Öte yandan Yargıtay Cumhuriyet Başsavcılığının 10.09.2017 tarihli ve 225601 sayılı yazısı üzerine hükmün tebliğ edildiği T.C. Aile ve Sosyal Hizmetler Bakanlığı vekili tarafından 12.10.2017 tarihli dilekçesindeki; “...Sanığın suçu sabit olmasına rağmen alt sınırdan ceza verilmesi ve takdiri indirim uygulanması yasaya aykırıdır. Bu nedenlerle ilk derece Mahkemesince verilen kararın kaldırılmasını ve sanığın cezalandırılmasını talep ediyoruz. ” şeklindeki ibare gözetildiğinde sanık aleyhine temyiz başvurusunda bulunulduğu; Yargıtay 3. Ceza Dairesince 27.11.2018 tarih ve 2800-18330 sayılı ilamındaki '...1412 sayılı CMUK’nın 326/son maddesi gereğince ceza süresi yönünden kazanılmış hakkı saklı tutulmak suretiyle...' ibaresi bariz maddi hata oluşturmakla beraber, ulaşılan sonuca göre bu hususa işaret edilmekle yetinilmiştir.

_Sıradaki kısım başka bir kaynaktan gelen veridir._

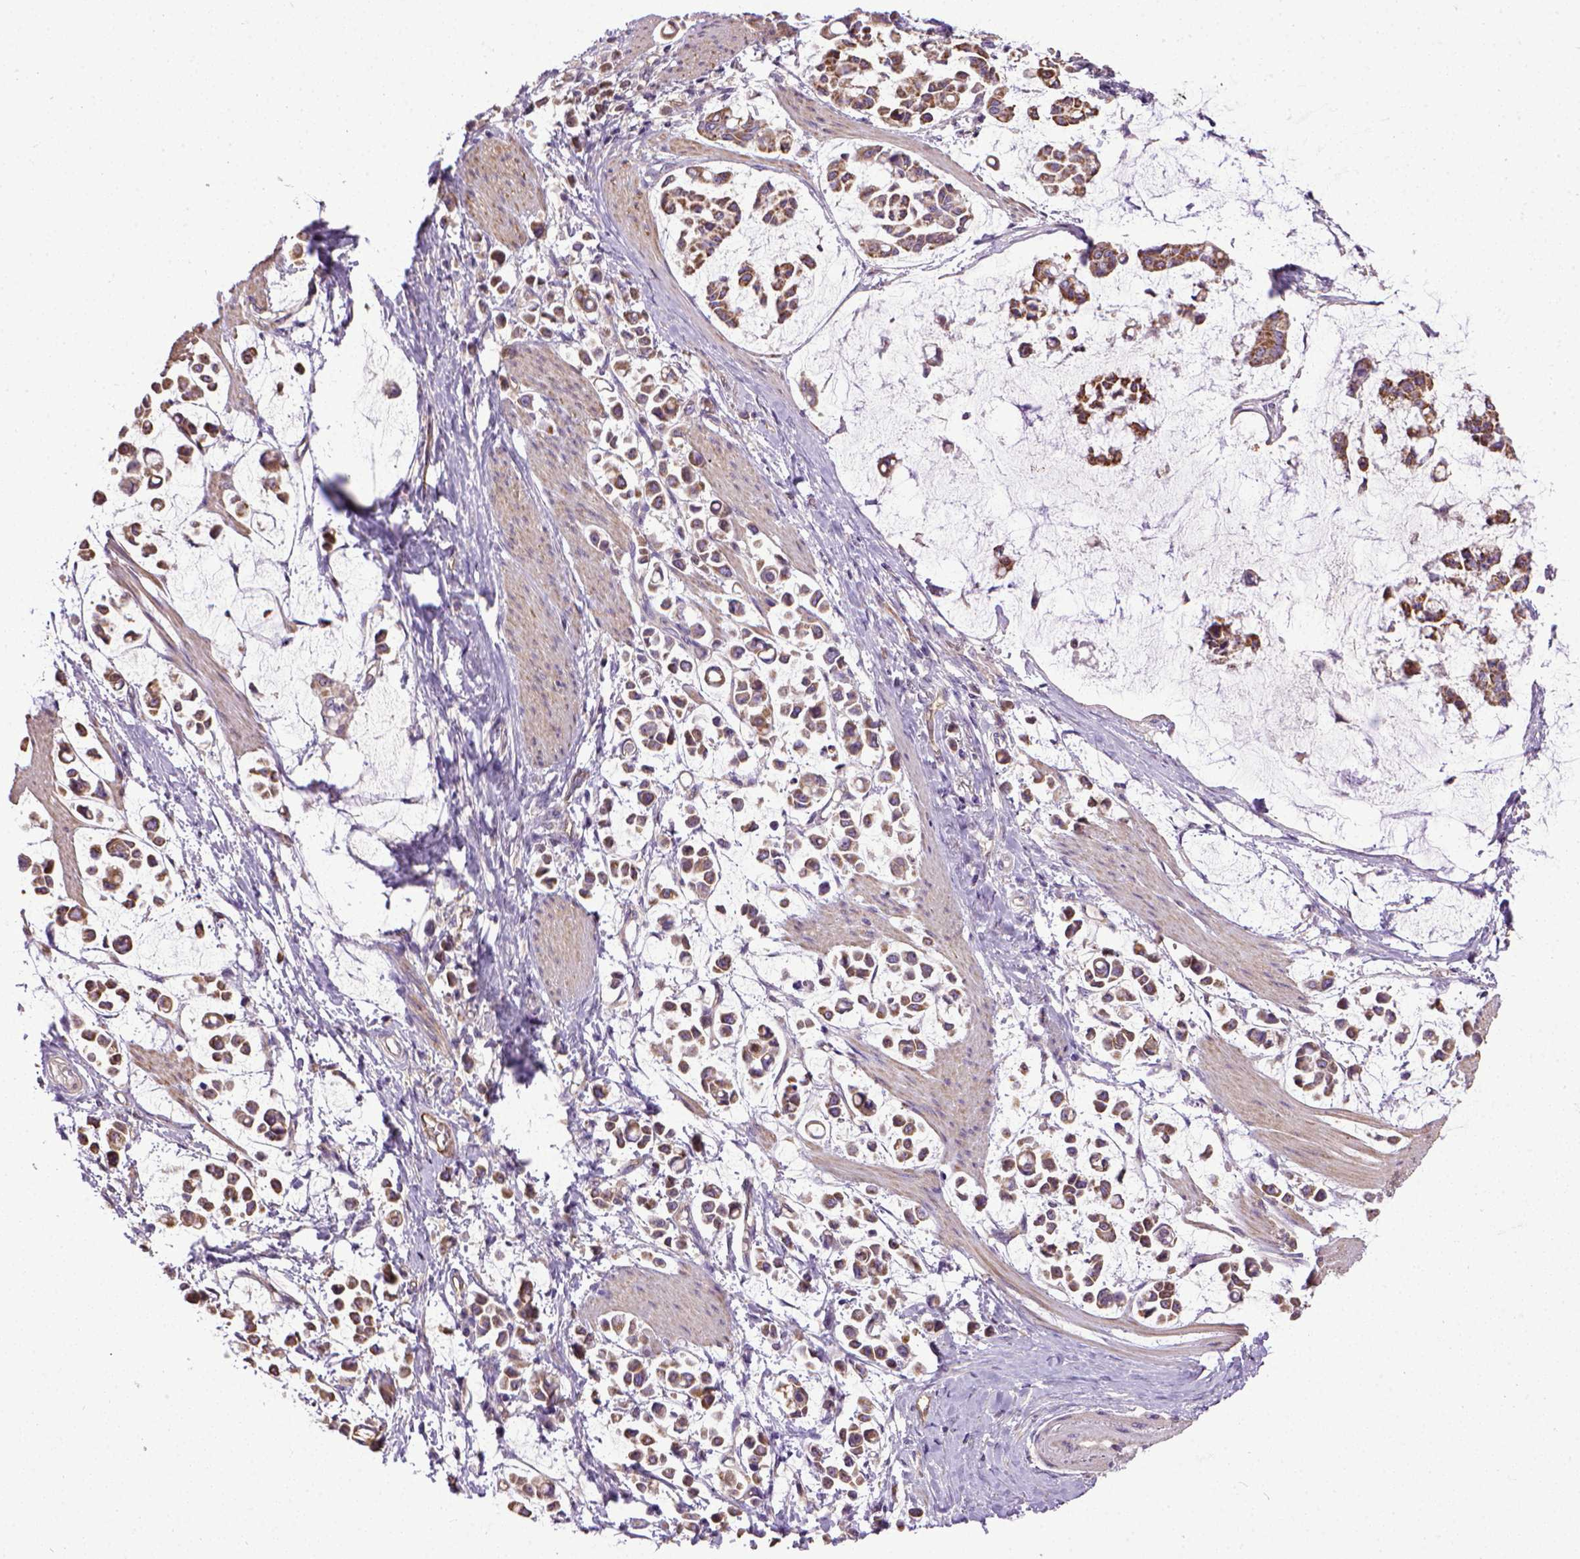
{"staining": {"intensity": "moderate", "quantity": ">75%", "location": "cytoplasmic/membranous"}, "tissue": "stomach cancer", "cell_type": "Tumor cells", "image_type": "cancer", "snomed": [{"axis": "morphology", "description": "Adenocarcinoma, NOS"}, {"axis": "topography", "description": "Stomach"}], "caption": "The histopathology image reveals a brown stain indicating the presence of a protein in the cytoplasmic/membranous of tumor cells in stomach cancer (adenocarcinoma).", "gene": "ENG", "patient": {"sex": "male", "age": 82}}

Bu itibarla Yargıtay Cumhuriyet Başsavcılığı itirazının kabulüne, Yargıtay 3. Ceza Dairesinin 27.11.2018 tarihli ve 2800-18330 sayılı ilamının kaldırılmasına, ... (Kapatılan) 16. Asliye Ceza Mahkemesinin 26.05.2015 tarihli ve 337-688 sayılı kararının, 5320 sayılı Kanun'un 8/1. maddesi uyarınca uygulanması gereken 1412 sayılı CMUK'nın 305/1. maddesi uyarınca kesin nitelikte bulunduğu anlaşıldığından, karara karşı sanık ...'un ve T.C. Aile ve Sosyal Hizmetler Bakanlığı vekilinin temyiz istemlerinin CMUK'nın 317. maddesi uyarınca ayrı ayrı reddine karar verilmelidir.
SONUÇ :
Açıklanan nedenlerle;
1- Yargıtay Cumhuriyet Başsavcılığının itirazının KABULÜNE,
2- Yargıtay 3. Ceza Dairesinin 27.11.2018 tarihli ve 2800-18330 sayılı ilamının KALDIRILMASINA,
3- ... (Kapatılan) 16. Asliye Ceza Mahkemesinin 26.05.2015 tarihli ve 337-688 sayılı kararının, 5320 sayılı Kanun'un 8/1. maddesi uyarınca uygulanması gereken 1412 sayılı CMUK'nın 305/1. maddesi uyarınca kesin nitelikte bulunduğu anlaşıldığından, karara karşı sanık ... ile T.C. Aile ve Sosyal Hizmetler Bakanlığı vekilinin temyiz istemlerinin 1412 sayılı CMUK'nın 317. maddesi uyarınca ayrı ayrı REDDİNE,
4- Dosyanın, mahalline gönderilmek üzere Yargıtay Cumhuriyet Başsavcılığına TEVDİ EDİLMESİNE, 23.12.2021 tarihinde yapılan müzakerede oy birliğiyle karar verildi.